With this cluster, you're fishing around trying to find a particular issue or question that you're interested in, or that's relevant to what you do (or will do). What has surprised you in the projects that we've worked on, the readings we've done, what we've discussed in "Three Plateaus"? In what topics have the readings and your practical experience spoken to each other?

3. As you cluster, look for emerging centers of gravities that might give focus and purpose to what you'll write about.

Remember that you will have more to say about something narrowly defined than something vaguely defined. Imagine writing an essay about everything: you'd have hardly anything to say.

4. Now look at your cluster. Write a focusing sentence down at the bottom.

5. Turn the page over and write a quick, very informal paragraph that grows out of that statement, builds on it. With this paragraph, you're just thinking on paper, stringing words together to see where they take you.

6. After you finish that paragraph, stop and "step back" mentally. Read it over, make notes and additions. Then write a new focusing statement beneath the paragraph. What you're looking for is a growing sense of narrowing down your essay's focus.

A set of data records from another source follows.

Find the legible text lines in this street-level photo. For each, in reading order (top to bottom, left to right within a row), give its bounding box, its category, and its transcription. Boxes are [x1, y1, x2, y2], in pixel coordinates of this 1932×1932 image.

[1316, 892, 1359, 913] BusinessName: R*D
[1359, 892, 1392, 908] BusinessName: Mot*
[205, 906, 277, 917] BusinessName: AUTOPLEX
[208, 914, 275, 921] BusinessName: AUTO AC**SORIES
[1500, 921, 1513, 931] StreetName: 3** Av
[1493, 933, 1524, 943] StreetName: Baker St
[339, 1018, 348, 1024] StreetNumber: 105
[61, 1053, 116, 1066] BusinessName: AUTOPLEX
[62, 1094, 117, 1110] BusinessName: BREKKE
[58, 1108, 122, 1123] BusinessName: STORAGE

Journal Entry # 6: Adding a Political Layer
Look for ways to "politicize" the "Three Plateaus" discussion by adding three commments, appended (replied) either to your classmates' messages or to your own, that point out the political issues suggested to you by the original message.

Journal Entry #7: Preparing for Conference
Following up from reading and discussing your drafts, take a few minutes now to write down your ideas for the next draft of this project. What do you intend to do next? What do you want to talk about in conference? Bring this entry to conference on Thursday.